As previously reported, the latest trend in hacking is still on the rise in which hackers are foregoing big companies and targeting the small guy.

As BlackHatters have become more sophisticated, so, too, have their earliest victims – larger businesses and financial institutions. While that was good news to smaller businesses, it, unfortunately also caused them to fall behind the cybersecurity bell curve, thus making themselves weaker prey.

A new, effective scam was first reported last week by The Wall Street Journal, in which cybercriminals are essentially re-routing legitimate purchases to their own back accounts. Hackers first hack into the email accounts of either suppliers or purchasers so that they can have access to entire email trails.

Their ultimate goal is to find all the big dollar transactions. Once they identify those transactions, all new correspondence from the big customers are auto-forwarded to a phony email account that has been set up by the hacker to look like it came from a company executive and/or supplier. Once the criminal has contact with the legitimate buyer, the hacker then gives the target fraudulent bank account information in which to transfer the “payment.”

Small businesses are not generally as savvy at picking up on fraudulent emails as bigger businesses. Additionally, small businesses tend to use cloud-based email accounts, which are cheaper than those with dedicated servers, but that low price comes with an increased risk of being compromised.

Additionally, it doesn’t matter which company’s email the bad guys get ahold of because both sides of the emails can be seen. So even if your business has strong security, if you are doing business with a less sophisticated company, you are at risk.
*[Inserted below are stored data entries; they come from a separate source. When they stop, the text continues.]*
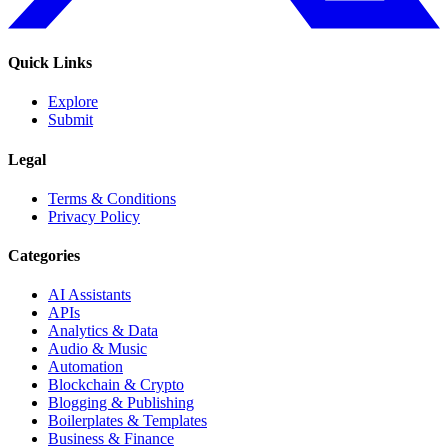
Quick Links
Explore
Submit
Legal
Terms & Conditions
Privacy Policy
Categories
AI Assistants
APIs
Analytics & Data
Audio & Music
Automation
Blockchain & Crypto
Blogging & Publishing
Boilerplates & Templates
Business & Finance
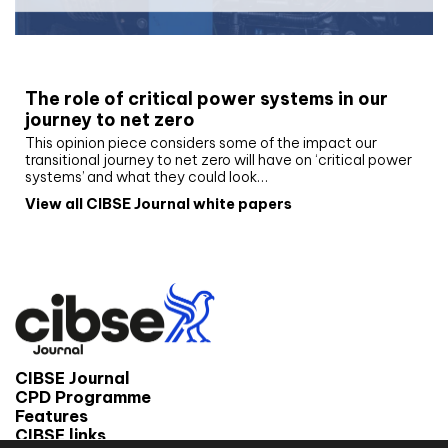
White paper
The role of critical power systems in our
journey to net zero
This opinion piece considers some of the impact our
transitional journey to net zero will have on ‘critical power
systems’ and what they could look…
View all CIBSE Journal white papers
CIBSE Journal
CPD Programme
Features
CIBSE links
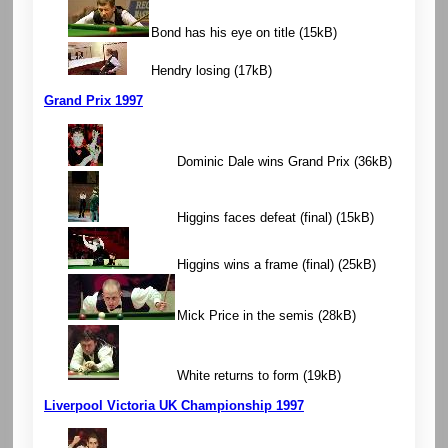
Bond has his eye on title
(15kB)
Hendry losing
(17kB)
Grand Prix 1997
Dominic Dale wins Grand Prix
(36kB)
Higgins faces defeat (final)
(15kB)
Higgins wins a frame (final)
(25kB)
Mick Price in the semis
(28kB)
White returns to form
(19kB)
Liverpool Victoria UK Championship 1997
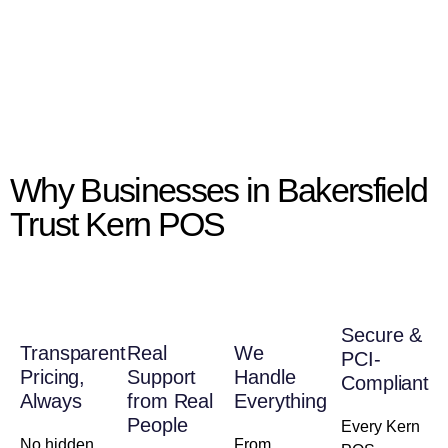
Why Businesses in Bakersfield
Trust Kern POS
Secure &
Transparent
Real
We
PCI-
Pricing,
Support
Handle
Compliant
Always
from Real
Everything
People
Every Kern
No hidden
From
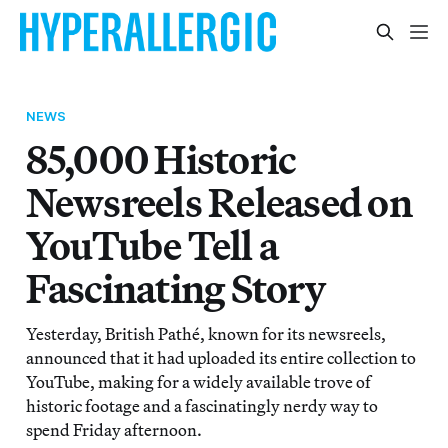
NEWS
85,000 Historic
Newsreels Released on
YouTube Tell a
Fascinating Story
Yesterday, British Pathé, known for its newsreels,
announced that it had uploaded its entire collection to
YouTube, making for a widely available trove of
historic footage and a fascinatingly nerdy way to
spend Friday afternoon.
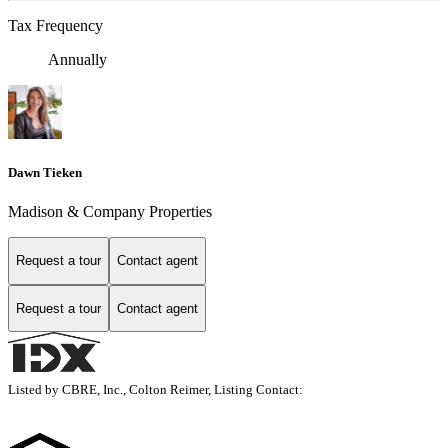
Tax Frequency
Annually
Dawn Tieken
Madison & Company Properties
Request a tour
Contact agent
Request a tour
Contact agent
Listed by CBRE, Inc., Colton Reimer, Listing Contact:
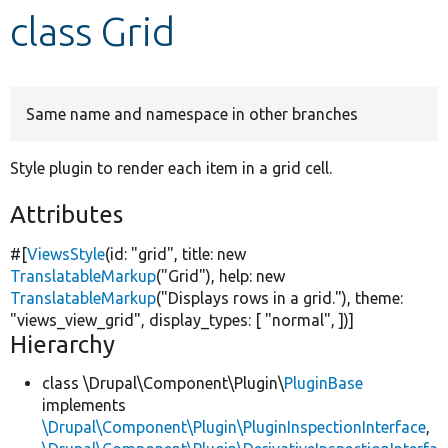
class Grid
Develop for Drupal
Same name and namespace in other branches
Style plugin to render each item in a grid cell.
Attributes
#[
ViewsStyle
(id:
"grid"
, title:
new
TranslatableMarkup
(
"Grid"
), help:
new
TranslatableMarkup
(
"Displays rows in a grid."
), theme:
"views_view_grid"
, display_types: [
"normal"
, ])]
Hierarchy
class \Drupal\Component\Plugin\
PluginBase
implements
\Drupal\Component\Plugin\PluginInspectionInterface
,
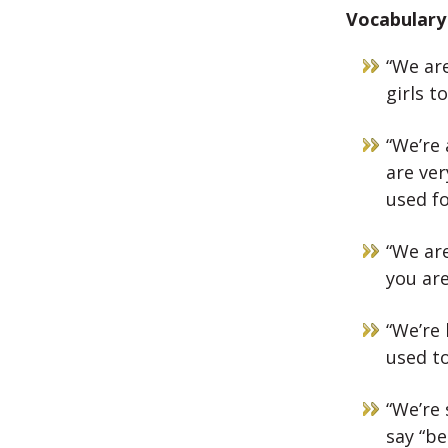
Vocabulary 
“We are
girls t
“We’re 
are ver
used fo
“We are
you are
“We’re 
used to
“We’re 
say “be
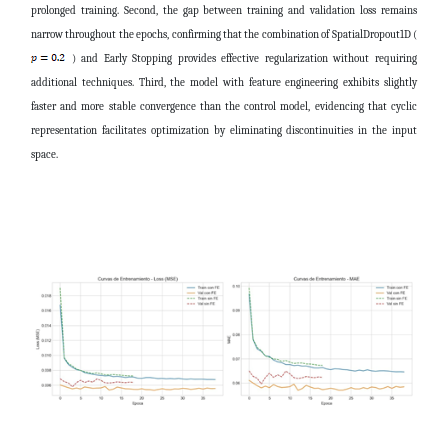
prolonged training. Second, the gap between training and validation loss remains
narrow throughout the epochs, confirming that the combination of SpatialDropout1D (
) and Early Stopping provides effective regularization without requiring
additional techniques. Third, the model with feature engineering exhibits slightly
faster and more stable convergence than the control model, evidencing that cyclic
representation facilitates optimization by eliminating discontinuities in the input
space.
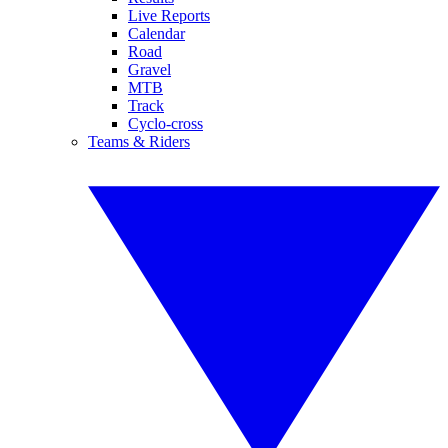
Live Reports
Calendar
Road
Gravel
MTB
Track
Cyclo-cross
Teams & Riders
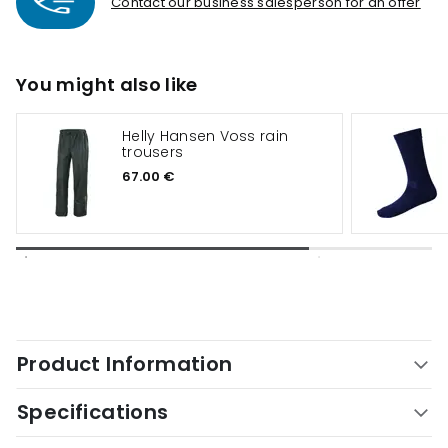
Contact our business salesperson for an offer
You might also like
Helly Hansen Voss rain
trousers
67.00 €
Product Information
Specifications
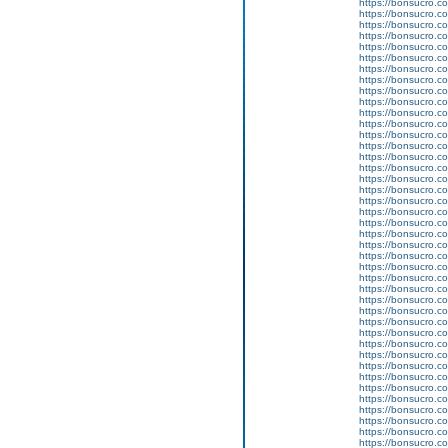
https://bonsucro.co
https://bonsucro.co
https://bonsucro.co
https://bonsucro.co
https://bonsucro.c
https://bonsucro.co
https://bonsucro.c
https://bonsucro.co
https://bonsucro.co
https://bonsucro.co
https://bonsucro.co
https://bonsucro.co
https://bonsucro.co
https://bonsucro.co
https://bonsucro.co
https://bonsucro.co
https://bonsucro.co
https://bonsucro.co
https://bonsucro.co
https://bonsucro.co
https://bonsucro.co
https://bonsucro.co
https://bonsucro.co
https://bonsucro.c
https://bonsucro.co
https://bonsucro.c
https://bonsucro.co
https://bonsucro.co
https://bonsucro.co
https://bonsucro.co
https://bonsucro.co
https://bonsucro.co
https://bonsucro.co
https://bonsucro.co
https://bonsucro.co
https://bonsucro.co
https://bonsucro.co
https://bonsucro.co
https://bonsucro.c
https://bonsucro.c
https://bonsucro.c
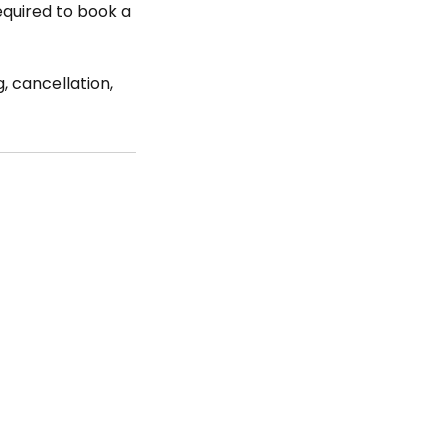
required to book a
, cancellation,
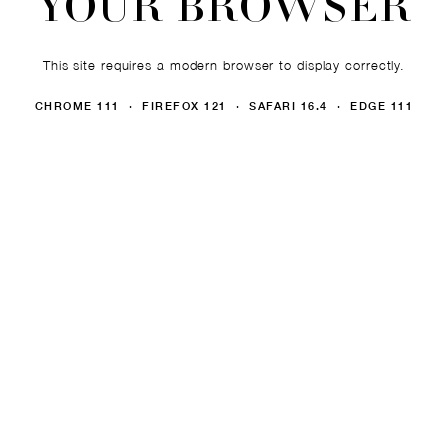
YOUR BROWSER
This site requires a modern browser to display correctly.
CHROME 111 · FIREFOX 121 · SAFARI 16.4 · EDGE 111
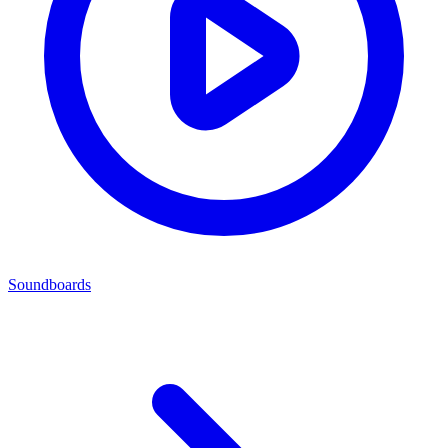
Soundboards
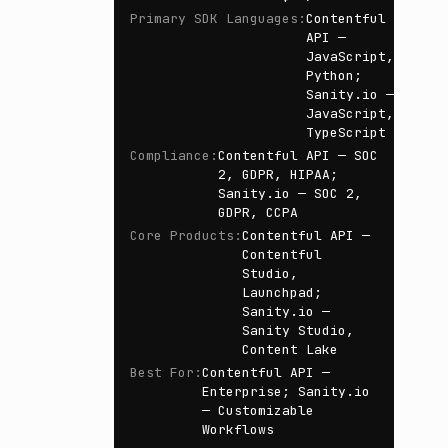
Primary SDK Languages
:
Contentful
API —
JavaScript,
Python;
Sanity.io —
JavaScript,
TypeScript
Compliance
:
Contentful API — SOC
2, GDPR, HIPAA;
Sanity.io — SOC 2,
GDPR, CCPA
Core Products
:
Contentful API —
Contentful
Studio,
Launchpad;
Sanity.io —
Sanity Studio,
Content Lake
Best For
:
Contentful API —
Enterprise; Sanity.io
— Customizable
Workflows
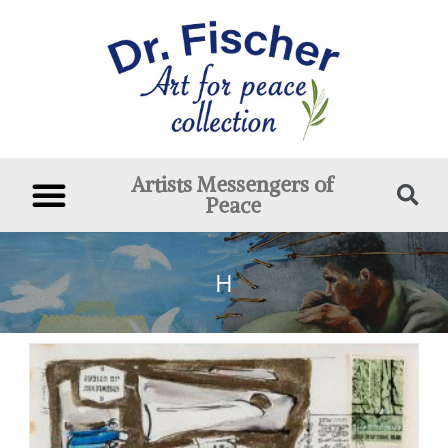
Artists Messengers of
Peace
H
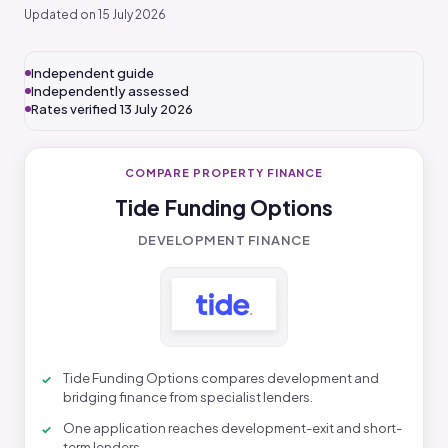
Updated on 15 July 2026
Independent guide
Independently assessed
Rates verified 13 July 2026
COMPARE PROPERTY FINANCE
Tide Funding Options
DEVELOPMENT FINANCE
Tide Funding Options compares development and
bridging finance from specialist lenders.
One application reaches development-exit and short-
term lenders.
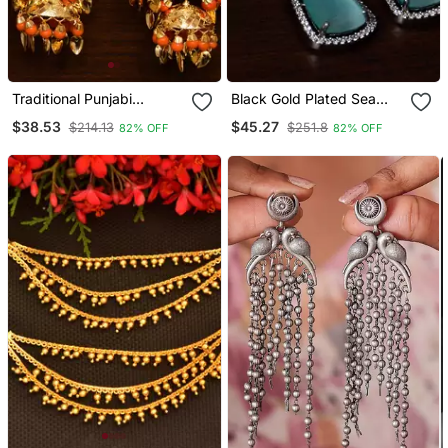
Traditional Punjabi
Black Gold Plated Sea
Bollywood Styles Leafy
Green Stone And
$38.53
$45.27
$214.13
$251.8
82% OFF
82% OFF
Danglers Cum Tikka 217
American Diamond
Mt238
Embellished Designer
Danglers 216 Ed237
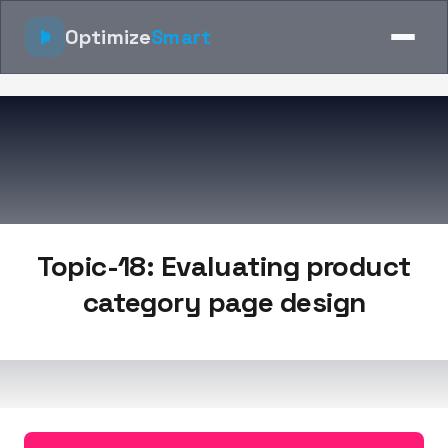
Optimize
Smart
Topic-18: Evaluating product
category page design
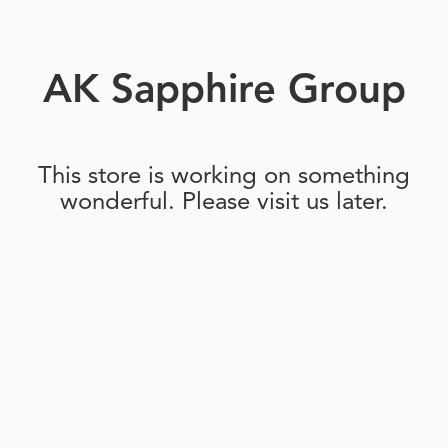
AK Sapphire Group
This store is working on something
wonderful. Please visit us later.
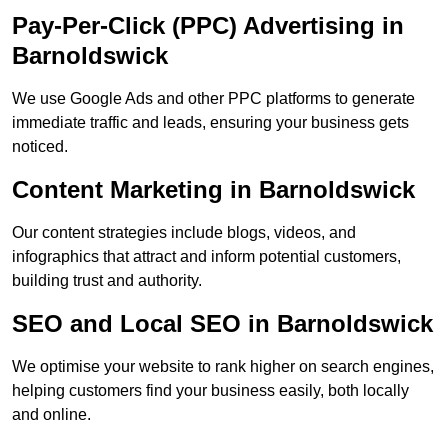
Pay-Per-Click (PPC) Advertising in
Barnoldswick
We use Google Ads and other PPC platforms to generate
immediate traffic and leads, ensuring your business gets
noticed.
Content Marketing in Barnoldswick
Our content strategies include blogs, videos, and
infographics that attract and inform potential customers,
building trust and authority.
SEO and Local SEO in Barnoldswick
We optimise your website to rank higher on search engines,
helping customers find your business easily, both locally
and online.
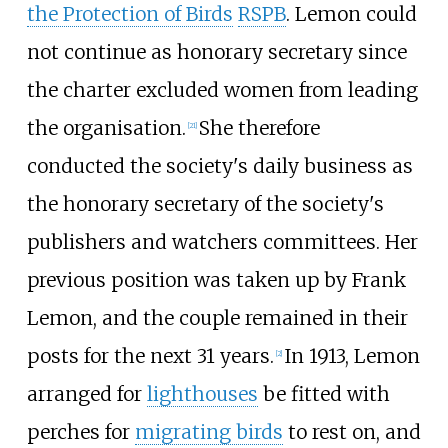
the Protection of Birds
RSPB
. Lemon could
not continue as honorary secretary since
the charter excluded women from leading
the organisation.
She therefore
[
21
]
conducted the society's daily business as
the honorary secretary of the society's
publishers and watchers committees. Her
previous position was taken up by Frank
Lemon, and the couple remained in their
posts for the next 31 years.
In 1913, Lemon
[
2
]
arranged for
lighthouses
be fitted with
perches for
migrating birds
to rest on, and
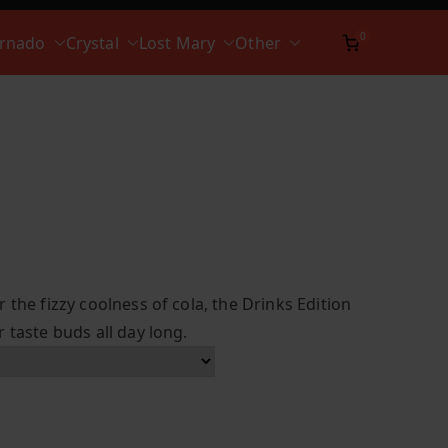
0
ornado
Crystal
Lost Mary
Other
 the fizzy coolness of cola, the Drinks Edition
 taste buds all day long.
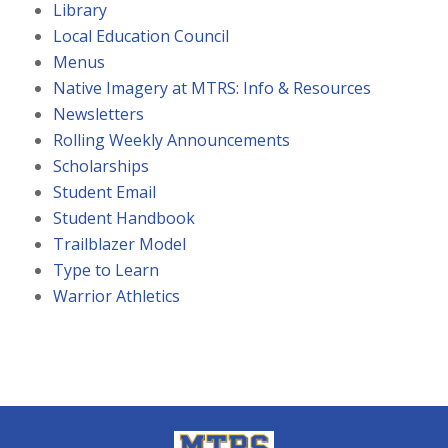
Library
Local Education Council
Menus
Native Imagery at MTRS: Info & Resources
Newsletters
Rolling Weekly Announcements
Scholarships
Student Email
Student Handbook
Trailblazer Model
Type to Learn
Warrior Athletics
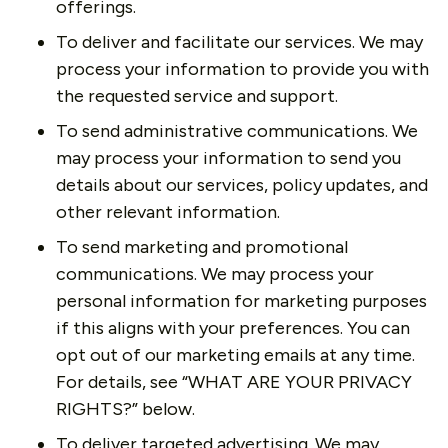
offerings.
To deliver and facilitate our services. We may
process your information to provide you with
the requested service and support.
To send administrative communications. We
may process your information to send you
details about our services, policy updates, and
other relevant information.
To send marketing and promotional
communications. We may process your
personal information for marketing purposes
if this aligns with your preferences. You can
opt out of our marketing emails at any time.
For details, see “WHAT ARE YOUR PRIVACY
RIGHTS?” below.
To deliver targeted advertising. We may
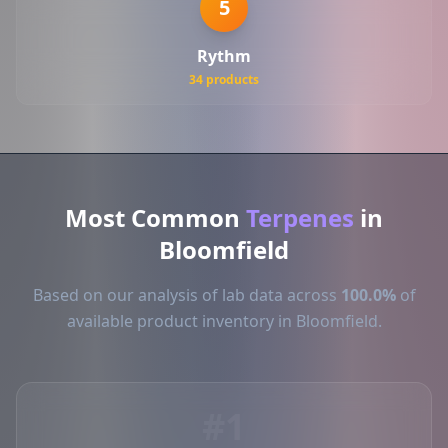
5
Rythm
34 products
Most Common
Terpenes
in
Bloomfield
Based on our analysis of lab data across
100.0%
of
available product inventory in Bloomfield.
#1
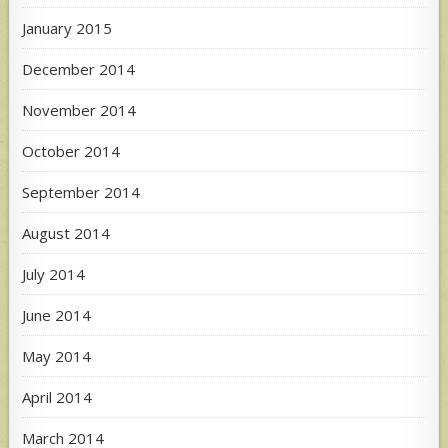
January 2015
December 2014
November 2014
October 2014
September 2014
August 2014
July 2014
June 2014
May 2014
April 2014
March 2014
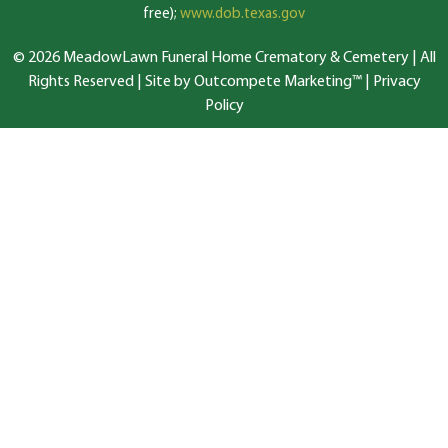
free);
www.dob.texas.gov
© 2026 MeadowLawn Funeral Home Crematory & Cemetery | All
Rights Reserved |
Site by Outcompete Marketing™
|
Privacy
Policy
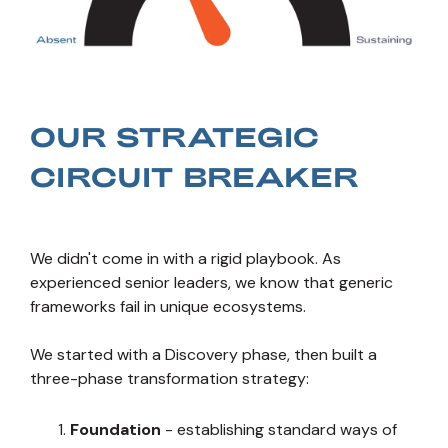
OUR STRATEGIC
CIRCUIT BREAKER
We didn't come in with a rigid playbook. As
experienced senior leaders, we know that generic
frameworks fail in unique ecosystems.
We started with a Discovery phase, then built a
three-phase transformation strategy:
Foundation
- establishing standard ways of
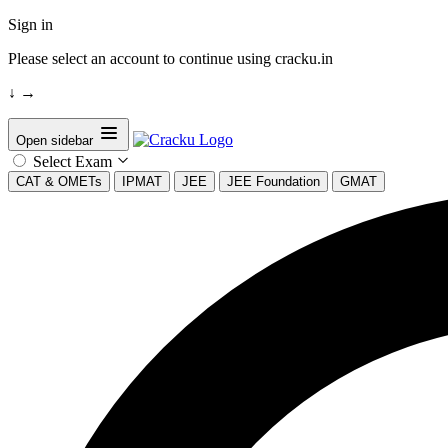
Sign in
Please select an account to continue using cracku.in
↓
→
Open sidebar
Select Exam
CAT & OMETs
IPMAT
JEE
JEE Foundation
GMAT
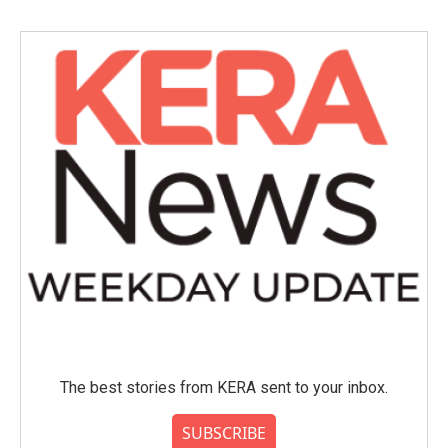
The best stories from KERA sent to your inbox.
SUBSCRIBE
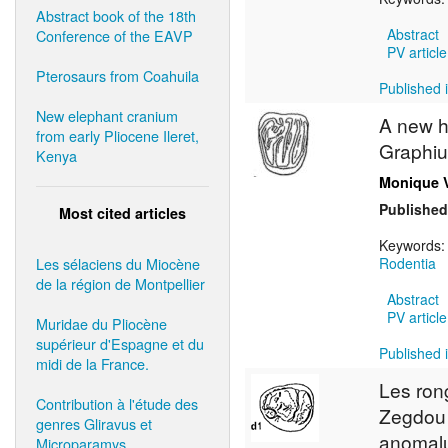
Abstract book of the 18th
Abstract
Conference of the EAVP
PV article
Pterosaurs from Coahuila
Published i
New elephant cranium
A new h
from early Pliocene Ileret,
Graphiu
Kenya
Monique 
Published
Most cited articles
Keywords
Les sélaciens du Miocène
Rodentia
de la région de Montpellier
Abstract
PV article
Muridae du Pliocène
supérieur d'Espagne et du
Published i
midi de la France.
Les ron
Contribution à l'étude des
Zegdou (
genres Gliravus et
anomalu
Microparamys.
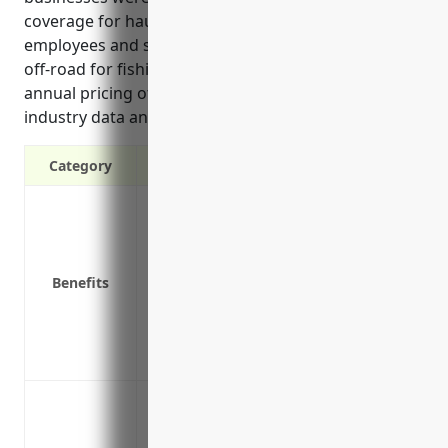
coverage for hauling fish catch, transporting
employees and supplies, and insuring vehicles used
off-road for fishing activities. Estimated average
annual pricing of $4,500 was also given based on
industry data and risk factors for this industry.
Category
Liability protection in case of accidents
Physical damage coverage for vehicles
Medical payments coverage for injured p
Benefits
Coverage for hired and non-owned vehic
Uninsured/underinsured motorist cover
Coverage for vehicles used outside the 
Replacement cost coverage for new vehi
Insuring company vehicles used to trans
Insuring company vehicles used to tran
In fact, a June report from the FBI stated that, in the US alone, more than 14,000 businesses have reported combined losses of close to $1 Billion since 2013, and there has been a 1,300% increase since just last year.

While you may not be able to stop a hacker from targeting your small business, there are ways for you to protect yourself:

  1. Use Strong Passwords. You should not reuse or repeat passwords; with all of the compromised social media accounts, it is easy for hackers to steal passwords. F
  2. Implement Payment Verification Policies. Make it a policy that you and/or your employees must verify purchase orders or payment requests, ESPECIALLY IF THEY ARE ASKING YOU TO SEND THE PAYMENT TO A DIFFERENT BACK ACCOUNT. All it takes is a phone call.
  3. Use Business-Grade Security Software. Well known security software includes McAfee, Symantec and Webroot, all of whom have the ability to identify suspicious behaviors.
  4. Use Secure Email Servers. Virtual Private Networks (VPN) offer more secure network connections. If you are unable to purchase one of your own for $5,000, you can lease one for $5 to $100/month. VPN’s are effective at protecting against minor hackers
  5. Require Employees to Enable Two-Factor Authentication. If a hacker attempts to login on an unrecognized server, you or your employee will be notified and the hacker will not have access to the unique verification code, thus thwarting the attempt.
  6. Don’t Hesitate. If you are targeted, contact authorities immediately.
  7. Use Small Business Resources. The Small Business Administration has a great, free tutorial available regarding small business cybersecurity.